Wanna know what else I’m not doing?  I’m not stressing about the camp forms that I’m currently sixty-three days late on completing.  That’s right.  “Little Miss Type A, Anal Retentive, Always On Time Silver Unpolished” Is SIXTY-THREE DAYS LATE on turning in the forms.  My status is delinquent and just in case I’ve forgotten this fact, there’s an unpolished reminder waiting for me every time I log on to the computer and check my email inbox!  But guess what?  I DON’T CARE.  I’ll get the forms done when I get the forms done and I’m not stressing about it.

I’m also not worrying.  I spent the majority of last summer worrying about all the worrying I was doing.  That won’t be happening this go-round.  For all the money I’ve spent on this camp thing, I’ve decided not worrying about what is going on at camp is built into the tuition price, so therefore I’m gonna let the camp staff, directors and owners do all the worrying for me.  I’m paying them to worry!  Aren’t I?

The number of camp forms I have yet to finish might not be zeroed out, but you know what is?  My bank account.  My bank account is ZEROED OUT!

I’ve paid the final bill and now ‘Tis The BJ Season.

Get your unpolished minds out of your pants (or mouths) for a second…

Not that kind of BJ Season.  I mean the Broke as a Joke Season.

While we’re on the topic of money…. You wanna talk about what a difference a year makes?  I thought I got bitch slapped hard last summer when the all-in, bells and whistles, bottom line dollar amount to send one kid to sleep away camp was astronomical.  Now I’m sending two kids to sleep away camp so take my unpolished word for it when I say the financial torture has far exceeded that of simply being bitch slapped!  This is next level abuse.  You might as well bend me over and fuck me from behind.  In the ass.  Then when you’re done, (or better yet just at the point when it seems like you’re done and I think I can breathe again and take a break) DON’T STOP!  Grab a friend or two and let ’em take a turn.  Multiple turns.  Ya see, financially speaking in my very unpolished opinion, sending two kids to sleep away camp for seven weeks is pretty much like getting gangbanged over and over and over.  Of course, not that I would know first hand what getting gangbanged feels like, but it’s kinda what I can only imagine it would feel like.

C’mon, we’re unpolished remember?  Chillax!  This isn’t the time to get polished up and be all prim and proper.  So admit it;  you secretly love the analogy don’t you?  It totally works.  You know it does!

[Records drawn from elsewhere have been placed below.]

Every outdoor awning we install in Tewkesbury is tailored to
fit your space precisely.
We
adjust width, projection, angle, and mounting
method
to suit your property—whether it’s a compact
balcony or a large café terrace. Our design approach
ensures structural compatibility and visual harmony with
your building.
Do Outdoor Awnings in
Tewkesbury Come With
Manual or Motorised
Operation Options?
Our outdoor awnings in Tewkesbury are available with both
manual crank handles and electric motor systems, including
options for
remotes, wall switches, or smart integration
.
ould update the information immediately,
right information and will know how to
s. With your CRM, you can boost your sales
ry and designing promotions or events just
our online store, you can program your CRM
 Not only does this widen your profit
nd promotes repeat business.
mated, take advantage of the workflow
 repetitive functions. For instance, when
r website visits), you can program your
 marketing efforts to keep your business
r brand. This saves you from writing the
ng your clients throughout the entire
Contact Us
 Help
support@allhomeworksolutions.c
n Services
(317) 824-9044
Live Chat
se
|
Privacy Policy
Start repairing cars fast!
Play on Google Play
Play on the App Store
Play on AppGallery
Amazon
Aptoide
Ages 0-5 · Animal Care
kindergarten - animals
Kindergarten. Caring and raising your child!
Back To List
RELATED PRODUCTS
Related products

Nobody says it quite like Silver, but I’m not sure there’s much else to say after comparing camp to that of financial rape so this might be a good place for me to quit while I’m ahead!

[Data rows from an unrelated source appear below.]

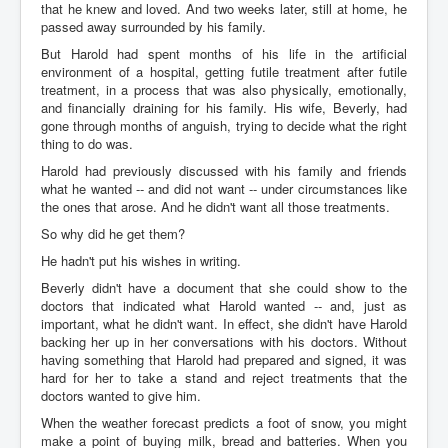
that he knew and loved. And two weeks later, still at home, he
passed away surrounded by his family.
But Harold had spent months of his life in the artificial
environment of a hospital, getting futile treatment after futile
treatment, in a process that was also physically, emotionally,
and financially draining for his family. His wife, Beverly, had
gone through months of anguish, trying to decide what the right
thing to do was.
Harold had previously discussed with his family and friends
what he wanted -- and did not want -- under circumstances like
the ones that arose. And he didn't want all those treatments.
So why did he get them?
He hadn't put his wishes in writing.
Beverly didn't have a document that she could show to the
doctors that indicated what Harold wanted -- and, just as
important, what he didn't want. In effect, she didn't have Harold
backing her up in her conversations with his doctors. Without
having something that Harold had prepared and signed, it was
hard for her to take a stand and reject treatments that the
doctors wanted to give him.
When the weather forecast predicts a foot of snow, you might
make a point of buying milk, bread and batteries. When you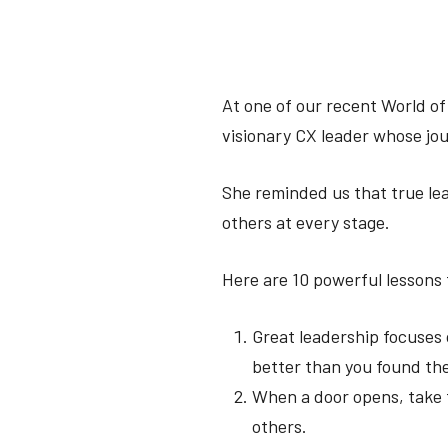
At one of our recent World of
visionary CX leader whose jou
She reminded us that true le
others at every stage.
Here are 10 powerful lessons f
Great leadership focuses 
better than you found t
When a door opens, take f
others.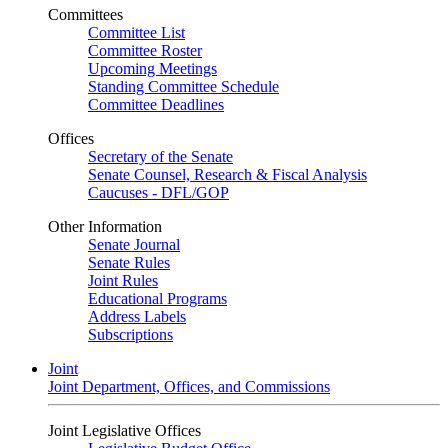
Committees
Committee List
Committee Roster
Upcoming Meetings
Standing Committee Schedule
Committee Deadlines
Offices
Secretary of the Senate
Senate Counsel, Research & Fiscal Analysis
Caucuses - DFL/GOP
Other Information
Senate Journal
Senate Rules
Joint Rules
Educational Programs
Address Labels
Subscriptions
Joint
Joint Department, Offices, and Commissions
Joint Legislative Offices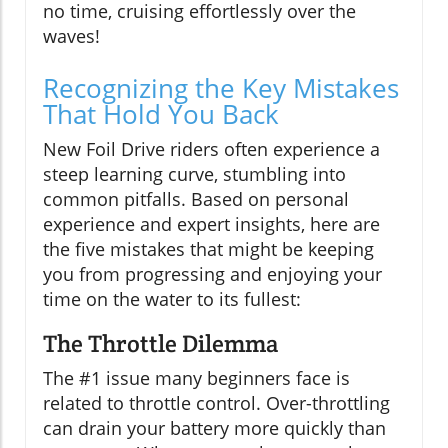
no time, cruising effortlessly over the
waves!
Recognizing the Key Mistakes
That Hold You Back
New Foil Drive riders often experience a
steep learning curve, stumbling into
common pitfalls. Based on personal
experience and expert insights, here are
the five mistakes that might be keeping
you from progressing and enjoying your
time on the water to its fullest:
The Throttle Dilemma
The #1 issue many beginners face is
related to throttle control. Over-throttling
can drain your battery more quickly than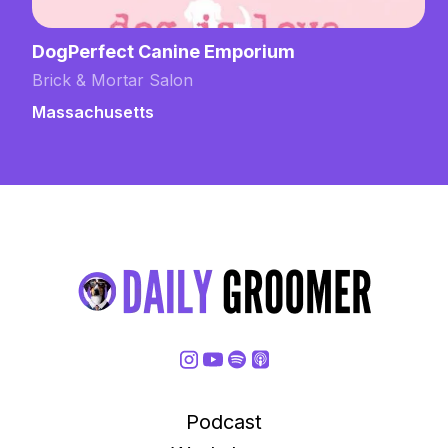
Grooming by Emily at Domestic Dog
Training
Brick & Mortar Salon
New Hampshire
Podcast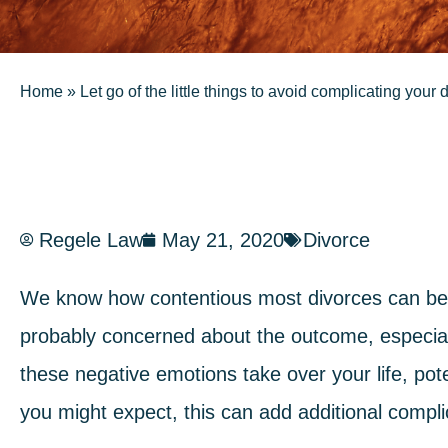
Home
»
Let go of the little things to avoid complicating your 
Regele Law
May 21, 2020
Divorce
We know how contentious most divorces can be.
probably concerned about the outcome, especial
these negative emotions take over your life, pot
you might expect, this can add additional complic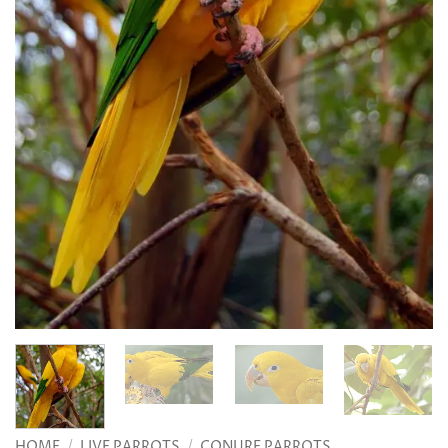
HOME
/
LIVE PARROTS
/
CONURE PARROTS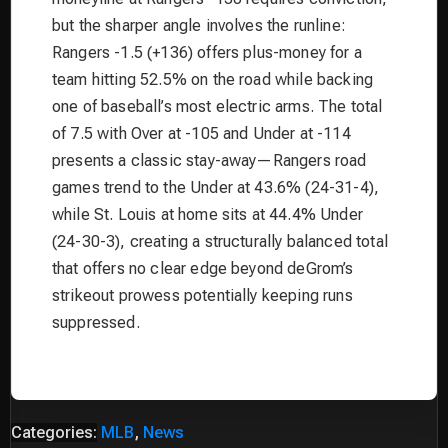
but the sharper angle involves the runline:
Rangers -1.5 (+136) offers plus-money for a
team hitting 52.5% on the road while backing
one of baseball’s most electric arms. The total
of 7.5 with Over at -105 and Under at -114
presents a classic stay-away—Rangers road
games trend to the Under at 43.6% (24-31-4),
while St. Louis at home sits at 44.4% Under
(24-30-3), creating a structurally balanced total
that offers no clear edge beyond deGrom’s
strikeout prowess potentially keeping runs
suppressed.
Categories:
MLB
,
News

Good luck to those of you with your own Camp Shticks.  I’d love to hear how it’s going on your end.

JUST TO LET YOU KNOW…. On Your End.  No pun intended.  

Okay, okay… Who am I kidding?  OBVIOUSLY the pun was intended.  It was unpolishedly intended! 

 

 

 

Just to let you know..this is where you leave a comment.

5 responses to “The Camp Shtick… Here We Go Again

    1. @Dad: Sure Dad… I’ll send you an “unpolished” list of the best of the best as it relates to X-rated-ness! 🙂

  1. I think part of the packing of the camp trunks would be easier for next year if you never unpack in August. Just put the trunks in the garage so they don’t stink up the house and just send them back next year and let the camp laundry worry about the strange smell. Enjoy your summer. Let the kids fill out the forms they are bright kids. And don’t forget to tell them aunt Judy loves them and will write to them. Remember the money will be worth the great summer “everyone” will have.